[MATERIAL SUPPLIED Boundary: Start]

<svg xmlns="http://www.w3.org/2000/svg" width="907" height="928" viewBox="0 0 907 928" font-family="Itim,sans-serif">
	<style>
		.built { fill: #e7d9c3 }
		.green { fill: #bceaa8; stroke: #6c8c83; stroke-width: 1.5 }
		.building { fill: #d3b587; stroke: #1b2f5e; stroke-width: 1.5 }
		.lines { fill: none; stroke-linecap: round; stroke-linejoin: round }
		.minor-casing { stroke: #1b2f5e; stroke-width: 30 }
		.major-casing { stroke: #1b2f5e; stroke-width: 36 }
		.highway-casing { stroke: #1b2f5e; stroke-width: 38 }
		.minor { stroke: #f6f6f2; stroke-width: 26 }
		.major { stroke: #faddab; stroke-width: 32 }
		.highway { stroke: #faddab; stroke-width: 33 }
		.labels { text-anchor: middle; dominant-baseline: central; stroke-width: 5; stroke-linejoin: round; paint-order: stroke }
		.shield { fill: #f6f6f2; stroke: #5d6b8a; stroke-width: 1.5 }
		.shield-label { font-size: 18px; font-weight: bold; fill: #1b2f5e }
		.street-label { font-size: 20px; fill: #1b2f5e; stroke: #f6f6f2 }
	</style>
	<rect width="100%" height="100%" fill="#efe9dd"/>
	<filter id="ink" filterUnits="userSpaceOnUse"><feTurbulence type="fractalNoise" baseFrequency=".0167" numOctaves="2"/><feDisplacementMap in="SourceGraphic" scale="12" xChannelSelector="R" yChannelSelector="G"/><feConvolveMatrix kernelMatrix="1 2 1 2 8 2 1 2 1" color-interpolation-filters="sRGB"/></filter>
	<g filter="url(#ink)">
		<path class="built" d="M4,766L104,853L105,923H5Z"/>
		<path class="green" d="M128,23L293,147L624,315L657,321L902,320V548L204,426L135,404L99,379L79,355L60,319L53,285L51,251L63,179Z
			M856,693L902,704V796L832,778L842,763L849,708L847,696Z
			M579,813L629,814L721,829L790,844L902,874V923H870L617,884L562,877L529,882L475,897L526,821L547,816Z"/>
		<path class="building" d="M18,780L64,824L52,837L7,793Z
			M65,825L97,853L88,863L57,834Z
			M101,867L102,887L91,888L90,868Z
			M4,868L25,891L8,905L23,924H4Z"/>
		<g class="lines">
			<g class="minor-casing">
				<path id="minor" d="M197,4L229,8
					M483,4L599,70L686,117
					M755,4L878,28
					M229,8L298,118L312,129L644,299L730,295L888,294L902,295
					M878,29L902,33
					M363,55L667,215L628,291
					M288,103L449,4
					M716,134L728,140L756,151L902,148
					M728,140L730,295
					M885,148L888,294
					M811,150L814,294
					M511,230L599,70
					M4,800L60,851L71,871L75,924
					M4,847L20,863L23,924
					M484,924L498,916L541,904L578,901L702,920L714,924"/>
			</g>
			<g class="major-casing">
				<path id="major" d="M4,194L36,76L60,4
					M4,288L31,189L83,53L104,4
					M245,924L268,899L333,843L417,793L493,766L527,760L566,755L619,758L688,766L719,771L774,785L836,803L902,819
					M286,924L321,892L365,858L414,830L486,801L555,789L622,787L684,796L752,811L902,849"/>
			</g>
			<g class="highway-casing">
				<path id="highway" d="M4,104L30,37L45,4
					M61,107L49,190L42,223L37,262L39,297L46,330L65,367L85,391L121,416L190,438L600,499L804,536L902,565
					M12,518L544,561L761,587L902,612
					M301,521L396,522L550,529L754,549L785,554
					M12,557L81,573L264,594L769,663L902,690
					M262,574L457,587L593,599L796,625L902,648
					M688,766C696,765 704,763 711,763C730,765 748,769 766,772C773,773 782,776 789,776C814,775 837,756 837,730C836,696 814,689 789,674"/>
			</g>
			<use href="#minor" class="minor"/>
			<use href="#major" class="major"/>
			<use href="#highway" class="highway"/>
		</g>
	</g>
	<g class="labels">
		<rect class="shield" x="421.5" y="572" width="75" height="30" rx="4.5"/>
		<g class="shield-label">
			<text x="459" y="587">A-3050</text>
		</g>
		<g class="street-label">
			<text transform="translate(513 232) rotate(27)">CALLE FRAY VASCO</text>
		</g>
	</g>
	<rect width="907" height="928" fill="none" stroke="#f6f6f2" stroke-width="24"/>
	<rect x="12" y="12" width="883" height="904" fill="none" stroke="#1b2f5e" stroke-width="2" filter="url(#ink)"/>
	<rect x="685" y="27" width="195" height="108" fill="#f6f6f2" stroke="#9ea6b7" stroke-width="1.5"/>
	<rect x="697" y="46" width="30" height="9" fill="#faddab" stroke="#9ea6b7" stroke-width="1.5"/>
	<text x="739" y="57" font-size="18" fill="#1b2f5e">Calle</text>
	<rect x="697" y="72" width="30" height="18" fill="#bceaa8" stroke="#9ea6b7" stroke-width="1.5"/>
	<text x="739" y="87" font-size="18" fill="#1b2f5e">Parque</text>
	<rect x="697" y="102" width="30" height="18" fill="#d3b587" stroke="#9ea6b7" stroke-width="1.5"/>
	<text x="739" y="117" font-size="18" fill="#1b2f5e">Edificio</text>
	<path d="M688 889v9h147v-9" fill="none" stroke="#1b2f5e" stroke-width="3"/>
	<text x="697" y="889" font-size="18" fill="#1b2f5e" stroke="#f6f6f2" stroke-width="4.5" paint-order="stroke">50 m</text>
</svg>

[MATERIAL SUPPLIED Boundary: End]

**WHAT THIS TASK INVOLVES:** Could you please give the number of lines in the data above that contain the word "linejoin"? Only the number is needed.

**TASK SOLUTION:** 2